Huckabee can win the nomination. Heck, some folks in high places are guessing he will:
Obama’s aides say they will most likely set up their re-election campaign around next March, roughly the same as when Bush and Clinton incorporated their incumbent campaign operations. They are more optimistic about 2012 than they are about 2010, believing the Tea Party will re-elect Barack Obama by pulling the Republican nominee to the right. They doubt Sarah Palin will run and figure Mitt Romney cannot get the Republican nomination because he enacted his own health care program in Massachusetts. If they had to guess today, some in the White House say that Obama will find himself running against Mike Huckabee, the former Arkansas governor.
But what do they know?
Second: On Bloomberg.
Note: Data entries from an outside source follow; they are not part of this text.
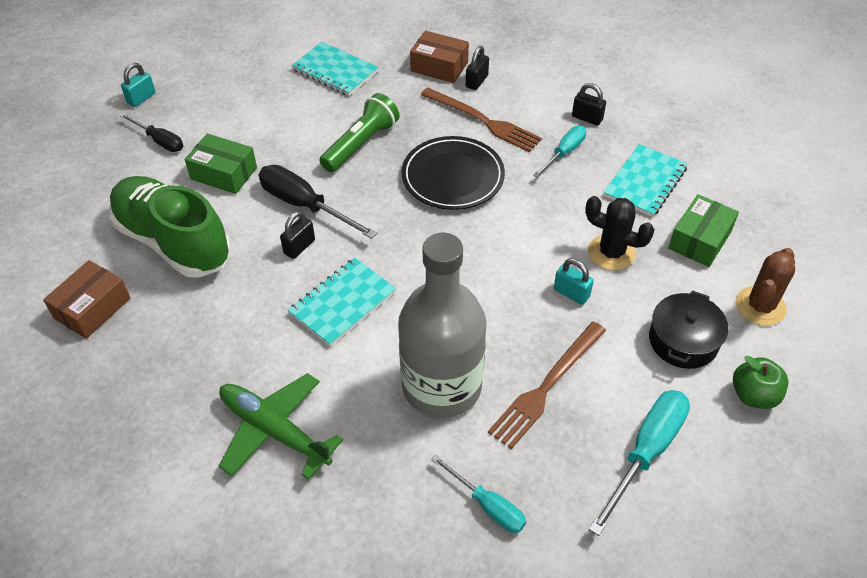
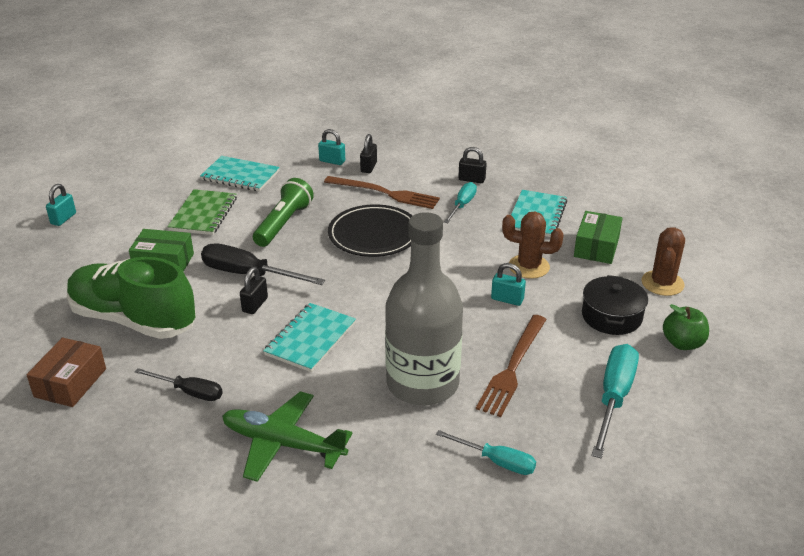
camera: 15 degrees left, 15 degrees down
black screwdriver [120,113,183,152] -> black screwdriver moved to [135,368,223,401]
brown box [410,31,469,83] -> turquoise padlock [318,129,345,165]
black cactus [585,196,654,270] -> brown cactus [502,211,564,279]
none -> green notebook [167,189,237,235]

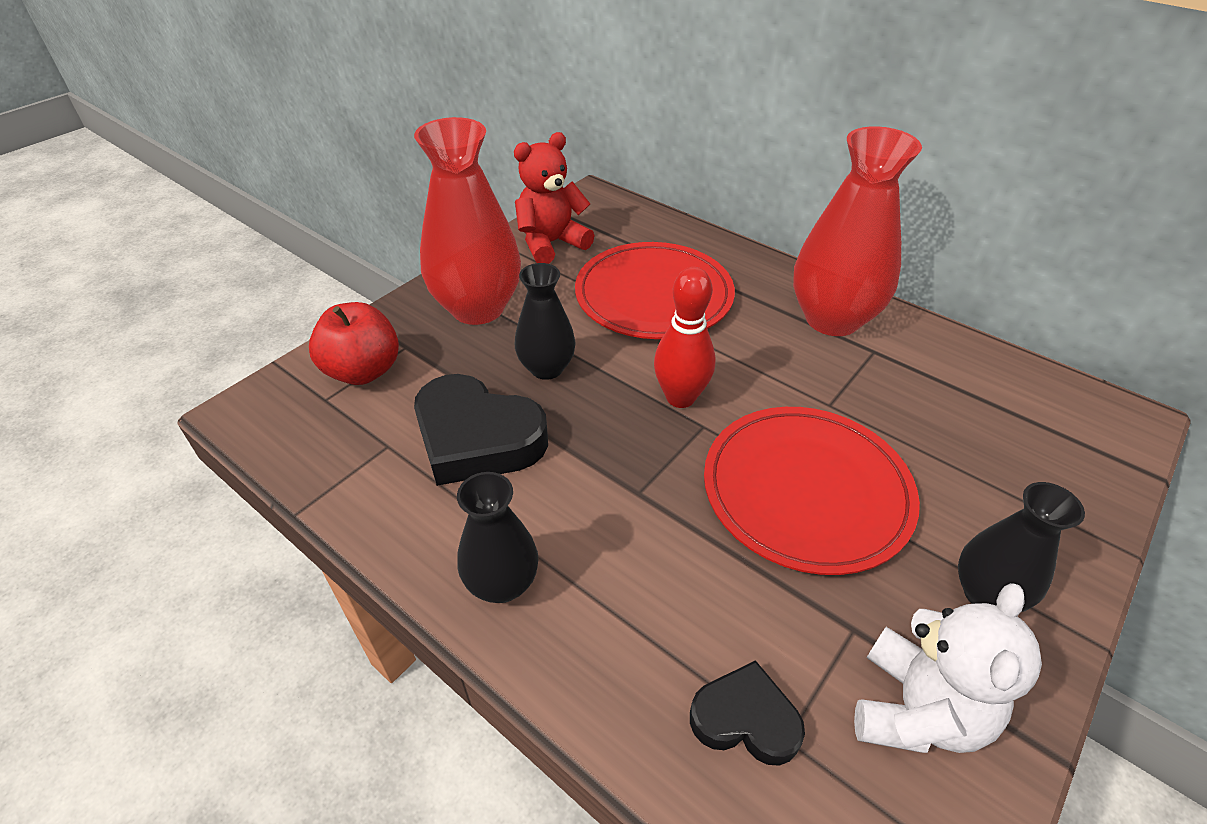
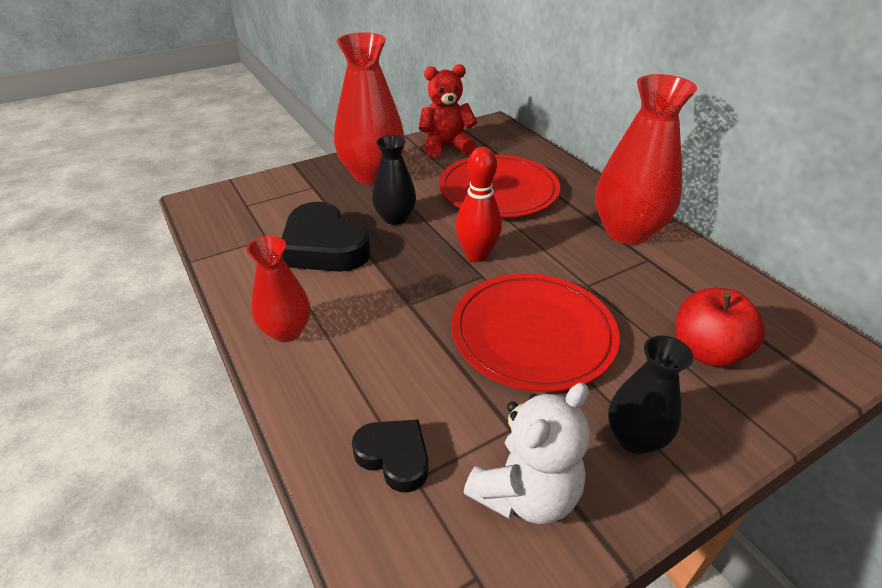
camera: 20 degrees right, 5 degrees down
red apple [309,302,399,385] -> red apple moved to [675,288,765,367]
black vase [457,472,538,603] -> red vase [246,236,310,342]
I have to agree with Ann Althouse on this — I think Heilemann is perhaps a little to goofy over the prospect of a Bloomberg presidential run to begin with. He’s written on the topic plenty in the past, and while I take seriously the veracity of his reporting, serious third party runs are such gargantuan (and quixotic) undertakings, even for billionaires, that the political environment would have to be perfectly tuned for the precise candidate in question. Thanks to two-party entrenchment, a mere lack of enthusiasm for the main contenders would not suffice.
I find the proposed threshold for Bloomberg’s entrance also an example of wishful thinking by the folks Heilemann’s been talking to. I could see Bloomberg sensing an opening with Obama’s approval in the 30s, but low 40s? That’s pretty near where he is now, and at this point I don’t see a serious challenger to Obama in the 2012 general election. Obama will have to lose so
much of the country’s faith and good will to make impeachment by a wingnut Congress as likely than an electoral loss.
And as hungry for the office as Bloomberg might be, I don’t believe for a second he’d want to be the reason someone like Palin ascended to the presidency (nor would he be okay with a President Huckabee or President Gingrich). He’d have to be near-certain, as Heilemann notes, that he would win. I don’t think that certainty will ever emerge.